**ENTRIES SHOWN:**
┌──
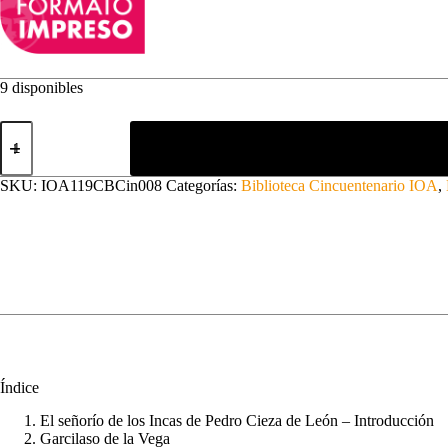
9 disponibles
Cronistas
de
raigambre
indígena
SKU:
IOA119CBCin008
Categorías:
Biblioteca Cincuentenario IOA
,
e
hispánica
II
cantidad
Índice
El señorío de los Incas de Pedro Cieza de León – Introducción
Garcilaso de la Vega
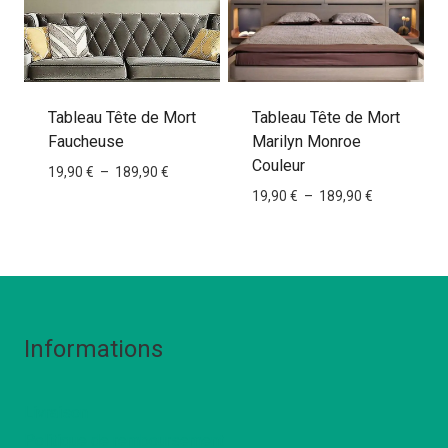
Tableau Tête de Mort
Tableau Tête de Mort
Faucheuse
Marilyn Monroe
Couleur
Plage
19,90
€
–
189,90
€
de
Plage
19,90
€
–
189,90
€
prix :
de
19,90 €
prix :
à
19,90 €
189,90 €
à
189,90 €
Informations
Livraison
Politique de remboursement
└──
**YOUR OBJECTIVE:**
Write out every line of text in the data above without any changes, and leave the pictures out.

**EXPECTED ANSWER:**
9 disponibles
Cronistas
de
raigambre
indígena
SKU:
IOA119CBCin008
Categorías:
Biblioteca Cincuentenario IOA
,
e
hispánica
II
cantidad
Índice
El señorío de los Incas de Pedro Cieza de León – Introducción
Garcilaso de la Vega
Tableau Tête de Mort
Tableau Tête de Mort
Faucheuse
Marilyn Monroe
Couleur
Plage
19,90
€
–
189,90
€
de
Plage
19,90
€
–
189,90
€
prix :
de
19,90 €
prix :
à
19,90 €
189,90 €
à
189,90 €
Informations
Livraison
Politique de remboursement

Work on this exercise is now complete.